TEXT SEGMENT —
..........

The Village of Coalton, cross-appellant, assigns the following error:

[106]*106"The verdict of the jury was against the manifest weight of the evidence in that there was no evidence to support the jury's verdict."

The following facts, pertinent to this appeal, appears in the record. On May 17, 1988, the Village of Coalton (hereinafter referred to as Village) filed a petition for appropriation pursuant to R.C. Chapter 163. In substance the petition averred appellants were owners of property sought to be appropriated, that the appropriation was for a parcel of .4944 acres to construct a waste water treatment plant to serve the Village and for an easement of .0711 acres to and from said plant and the parties could not agree upon a purchase price The resolution of the Village was not attached or contained in the petition as required by R.C. 163.03(B).2

On May 27, 1988 the then counsel for appellants filed the following answer:

"Now come Donald C. Adkins and Helen Adkins and for their answer to the Petition for Appropriation deny the statement of the purpose of the appropriation; deny that the Village of Coalton has a right to appropriate all of the property sought to appropriated; admit the legal description; admit to the parties having an apparent interest therein and admit that the Village of Coalton, Ohio has been unable to agree with the owners thereof for the purchase of certain parcels of real property.

"2. These answering Defendants further deny that the Village of Coalton has complied with the provisions of Section 163.04 of the Revised Code of Ohio."

On September 9, 1988 the Village filed a statement of intention to take possession of the property appropriated and deposited the sum of $4,800. with the Clerk of the Jackson County Common Pleas Court. On September 19, 1988, the Village filed an amended petition reciting the intention to appropriate three parcels consisting of a 1.4944 acre in fee, a permanent easement and a temporary easement.3 Immediately prior to trial, motions for dismissal were made by appellants on the basis of defects in instituting the appropriation and overruled.4

At trial, pursuant to R.C. 163.12, appellants presented their evidence which constituted only the testimony of appellant Donald C. Atkins.5 He testified, in substance; that his father had purchased the property in 1948 then consisting of 109 acres, in Coal Township and that in 1973 appellants purchased it from his father for $21,000. At that time, the property consisted of an eighty-one acre tract. The witness testified as to the advantages of his property by reason of being adjacent to the Village of Coalton, the lay of the land, the number of adjacent roads and the availability of water. Further, that even though it was used for agriculture purposes, he testified it was suitable for building lots which would be undesirable by reason of the odor from a waste water plant.

Although he admitted he did not know the fair market value of properties in the neighborhood, as an owner he testified, without objection, as follows:

"Q. I'm sure you've had an opportunity to maul [sic] over in your mind these proceedings the last year, short of a year, have you had any opinion formed as to what you think the value of the property for the sewage treatment is, taking into account the resulting reduction in the value of the rest of your property and the reduction in your ability to have the water rights and the mineral rights to the rest of your property?

..........

(Dataset rows)
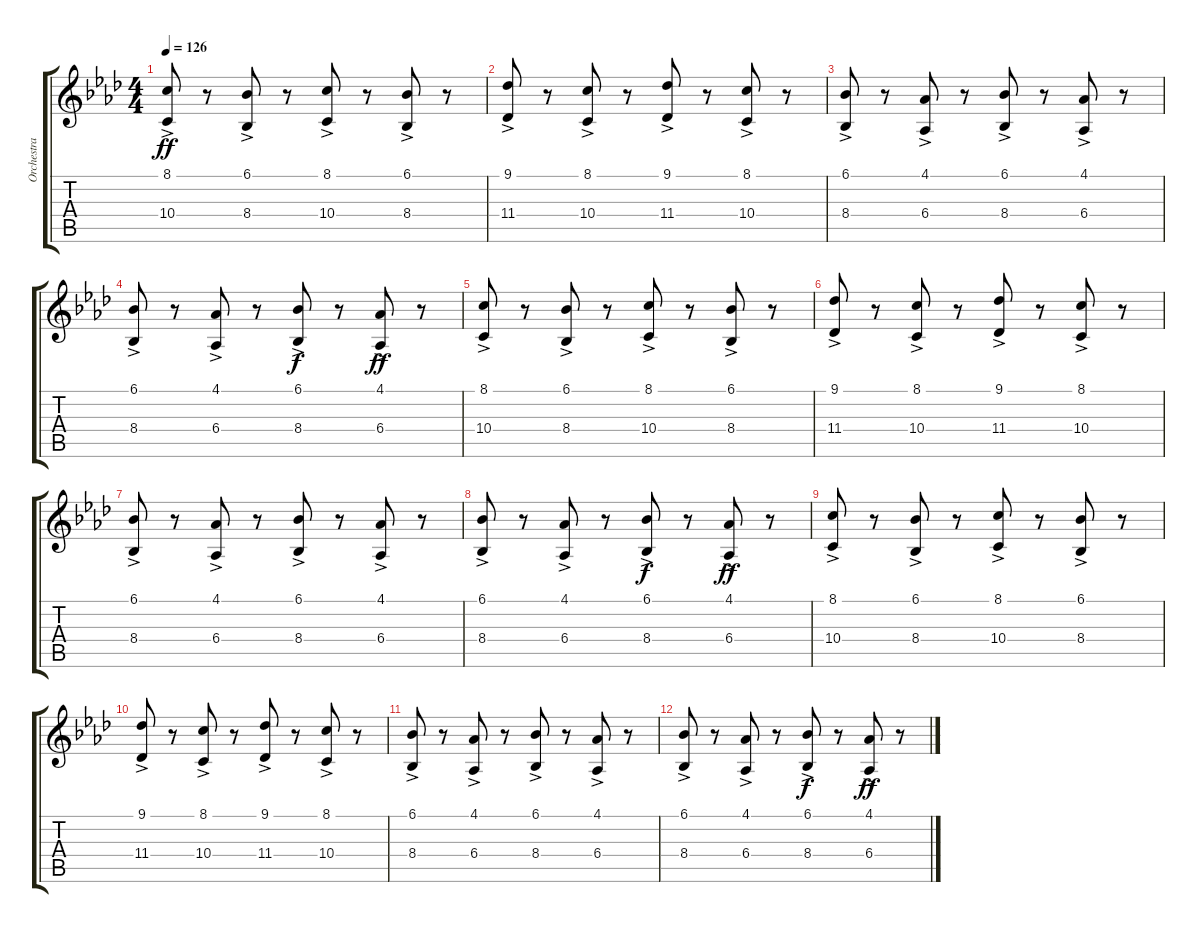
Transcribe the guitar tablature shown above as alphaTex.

\track ("Orchestra" "Orchestra") {instrument stringensemble1}
\staff {score tabs}
\tuning (E4 B3 G3 D3 A2 E2) {hide}
\ts (4 4)
\tempo 126
\clef g2
\ks ab
(8.1{ac} 10.4{ac}).8{dy ff} r.8 (6.1{ac} 8.4{ac}).8 r.8 (8.1{ac} 10.4{ac}).8 r.8 (6.1{ac} 8.4{ac}).8 r.8 |
(9.1{ac} 11.4{ac}).8 r.8 (8.1{ac} 10.4{ac}).8 r.8 (9.1{ac} 11.4{ac}).8 r.8 (8.1{ac} 10.4{ac}).8 r.8 |
(6.1{ac} 8.4{ac}).8 r.8 (4.1{ac} 6.4{ac}).8 r.8 (6.1{ac} 8.4{ac}).8 r.8 (4.1{ac} 6.4{ac}).8 r.8 |
(6.1{ac} 8.4{ac}).8 r.8 (4.1{ac} 6.4{ac}).8 r.8 (6.1{ac} 8.4{ac}).8{dy f} r.8 (4.1{ac} 6.4{ac}).8{dy ff} r.8 |
(8.1{ac} 10.4{ac}).8 r.8 (6.1{ac} 8.4{ac}).8 r.8 (8.1{ac} 10.4{ac}).8 r.8 (6.1{ac} 8.4{ac}).8 r.8 |
(9.1{ac} 11.4{ac}).8 r.8 (8.1{ac} 10.4{ac}).8 r.8 (9.1{ac} 11.4{ac}).8 r.8 (8.1{ac} 10.4{ac}).8 r.8 |
(6.1{ac} 8.4{ac}).8 r.8 (4.1{ac} 6.4{ac}).8 r.8 (6.1{ac} 8.4{ac}).8 r.8 (4.1{ac} 6.4{ac}).8 r.8 |
(6.1{ac} 8.4{ac}).8 r.8 (4.1{ac} 6.4{ac}).8 r.8 (6.1{ac} 8.4{ac}).8{dy f} r.8 (4.1{ac} 6.4{ac}).8{dy ff} r.8 |
(8.1{ac} 10.4{ac}).8 r.8 (6.1{ac} 8.4{ac}).8 r.8 (8.1{ac} 10.4{ac}).8 r.8 (6.1{ac} 8.4{ac}).8 r.8 |
(9.1{ac} 11.4{ac}).8 r.8 (8.1{ac} 10.4{ac}).8 r.8 (9.1{ac} 11.4{ac}).8 r.8 (8.1{ac} 10.4{ac}).8 r.8 |
(6.1{ac} 8.4{ac}).8 r.8 (4.1{ac} 6.4{ac}).8 r.8 (6.1{ac} 8.4{ac}).8 r.8 (4.1{ac} 6.4{ac}).8 r.8 |
(6.1{ac} 8.4{ac}).8 r.8 (4.1{ac} 6.4{ac}).8 r.8 (6.1{ac} 8.4{ac}).8{dy f} r.8 (4.1{ac} 6.4{ac}).8{dy ff} r.8
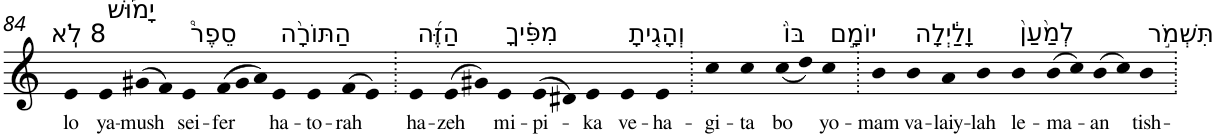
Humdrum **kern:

**kern	**text
*part1	*part1
*staff1	*staff1
*I"Piano	*
*I'Pno	*
!!LO:PB:g=z
*clefG2	*
*k[]	*
=84	=84
!LO:TX:a:t=8 לֹֽא	!
!	!LO:LY:b
4e	lo
!LO:TX:a:t=יָמ֡וּשׁ	!
!	!LO:LY:b
4e	ya-
!	!LO:LY:b
(>8g#X	-mush
8f)	.
!LO:TX:a:t=סֵפֶר֩	!
!	!LO:LY:b
4e	sei-
*Xtuplet	*
!	!LO:LY:b
(>12f	-fer
12g#	.
12a)	.
!LO:TX:a:t=הַתּוֹרָ֨ה	!
!	!LO:LY:b
4e	ha-
!	!LO:LY:b
4e	-to-
!	!LO:LY:b
(>8f	-rah
8e)	.
=85.	=85.
!LO:TX:a:t=הַזֶּ֜ה	!
!	!LO:LY:b
4e	ha-
!	!LO:LY:b
(>8e	-zeh
8g#X)	.
!LO:TX:a:t=מִפִּ֗יךָ	!
!	!LO:LY:b
4e	mi-
!	!LO:LY:b
(>8e	-pi-
8d#X)	.
!	!LO:LY:b
4e	-ka
!LO:TX:a:t=וְהָגִ֤יתָ	!
!	!LO:LY:b
4e	ve-
!	!LO:LY:b
4e	-ha-
=86.	=86.
!	!LO:LY:b
4cc	-gi-
!	!LO:LY:b
4cc	-ta
!LO:TX:a:t=בּוֹ֙	!
!	!LO:LY:b
(<8cc	bo
8dd)	.
!LO:TX:a:t=יוֹמָ֣ם	!
!	!LO:LY:b
4cc	yo-
=87.	=87.
!	!LO:LY:b
4b	-mam
!LO:TX:a:t=וָלַ֔יְלָה	!
!	!LO:LY:b
4b	va-
!	!LO:LY:b
4a	-laiy-
!	!LO:LY:b
4b	-lah
!LO:TX:a:t=לְמַ֙עַן֙	!
!	!LO:LY:b
4b	le-
!	!LO:LY:b
(>8b	-ma-
8cc)	.
!	!LO:LY:b
(>8b	-an
8cc)	.
!LO:TX:a:t=תִּשְׁמֹ֣ר	!
!	!LO:LY:b
4b	tish-
=.	=.
*-	*-
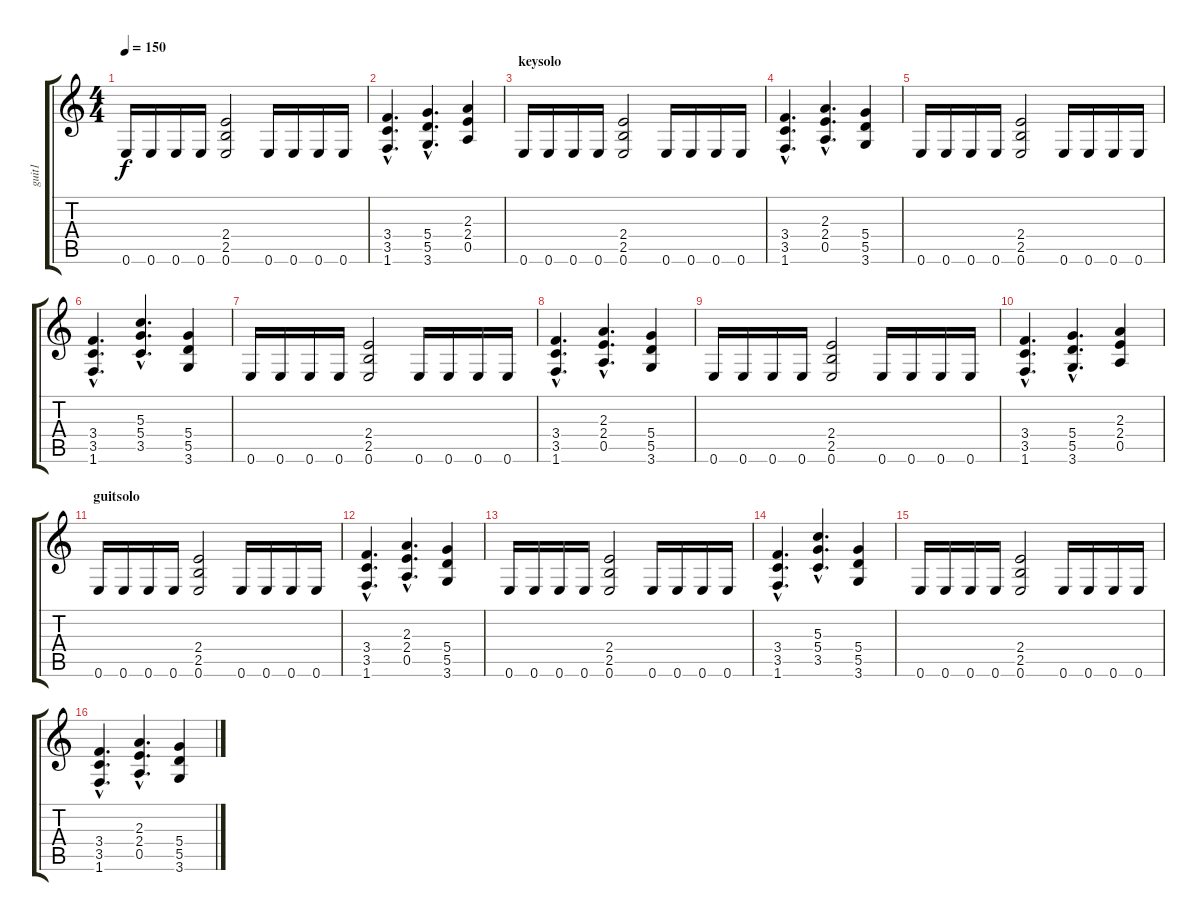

..........

GIVEN EXERCISE — Rewrite the court opinion from "At trial, pursuant" to "waste water plant.", renaming "building lots" as "residential lots".

FINAL ANSWER —
At trial, pursuant to R.C. 163.12, appellants presented their evidence which constituted only the testimony of appellant Donald C. Atkins.5 He testified, in substance; that his father had purchased the property in 1948 then consisting of 109 acres, in Coal Township and that in 1973 appellants purchased it from his father for $21,000. At that time, the property consisted of an eighty-one acre tract. The witness testified as to the advantages of his property by reason of being adjacent to the Village of Coalton, the lay of the land, the number of adjacent roads and the availability of water. Further, that even though it was used for agriculture purposes, he testified it was suitable for residential lots which would be undesirable by reason of the odor from a waste water plant.